#### [Information given]

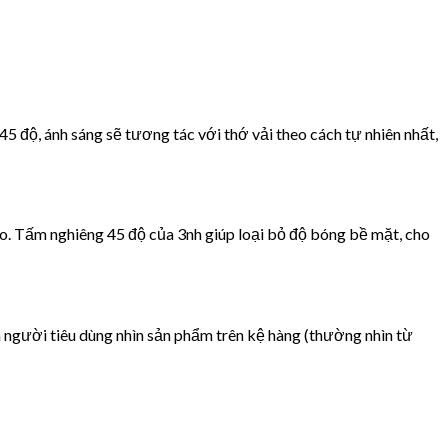
45 độ, ánh sáng sẽ tương tác với thớ vải theo cách tự nhiên nhất,
o. Tấm nghiêng 45 độ của 3nh giúp loại bỏ độ bóng bề mặt, cho
người tiêu dùng nhìn sản phẩm trên kệ hàng (thường nhìn từ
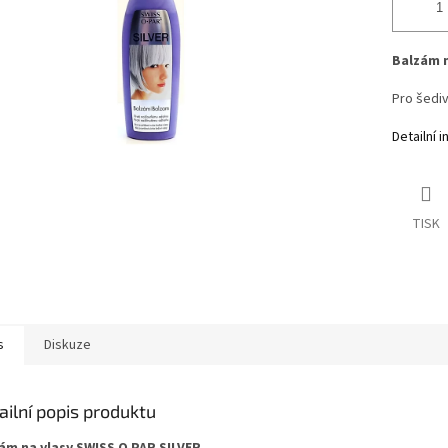
Balzám n
Pro šediv
Detailní 
TISK
s
Diskuze
ailní popis produktu
ám na vlasy SWISS O PAR SILVER.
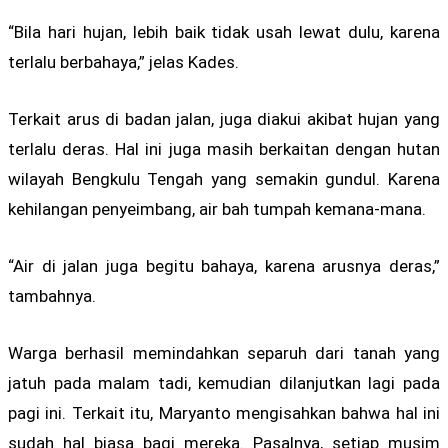
“Bila hari hujan, lebih baik tidak usah lewat dulu, karena
terlalu berbahaya,” jelas Kades.
Terkait arus di badan jalan, juga diakui akibat hujan yang
terlalu deras. Hal ini juga masih berkaitan dengan hutan
wilayah Bengkulu Tengah yang semakin gundul. Karena
kehilangan penyeimbang, air bah tumpah kemana-mana.
“Air di jalan juga begitu bahaya, karena arusnya deras,”
tambahnya.
Warga berhasil memindahkan separuh dari tanah yang
jatuh pada malam tadi, kemudian dilanjutkan lagi pada
pagi ini. Terkait itu, Maryanto mengisahkan bahwa hal ini
sudah hal biasa bagi mereka. Pasalnya, setiap musim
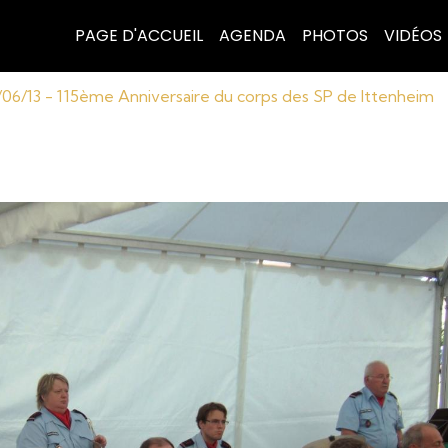
PAGE D'ACCUEIL
AGENDA
PHOTOS
VIDÉOS
/06/13 - 115ème Anniversaire du corps des SP de Ittenheim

#### [What this task involves]
Could you please return each line of the material exactly, dropping the pictures?

#### [Your solution]
45 độ, ánh sáng sẽ tương tác với thớ vải theo cách tự nhiên nhất,
o. Tấm nghiêng 45 độ của 3nh giúp loại bỏ độ bóng bề mặt, cho
người tiêu dùng nhìn sản phẩm trên kệ hàng (thường nhìn từ
Balzám n
Pro šediv
Detailní 
TISK
s
Diskuze
ailní popis produktu
ám na vlasy SWISS O PAR SILVER.
“Bila hari hujan, lebih baik tidak usah lewat dulu, karena
terlalu berbahaya,” jelas Kades.
Terkait arus di badan jalan, juga diakui akibat hujan yang
terlalu deras. Hal ini juga masih berkaitan dengan hutan
wilayah Bengkulu Tengah yang semakin gundul. Karena
kehilangan penyeimbang, air bah tumpah kemana-mana.
“Air di jalan juga begitu bahaya, karena arusnya deras,”
tambahnya.
Warga berhasil memindahkan separuh dari tanah yang
jatuh pada malam tadi, kemudian dilanjutkan lagi pada
pagi ini. Terkait itu, Maryanto mengisahkan bahwa hal ini
sudah hal biasa bagi mereka. Pasalnya, setiap musim
PAGE D'ACCUEIL
AGENDA
PHOTOS
VIDÉOS
/06/13 - 115ème Anniversaire du corps des SP de Ittenheim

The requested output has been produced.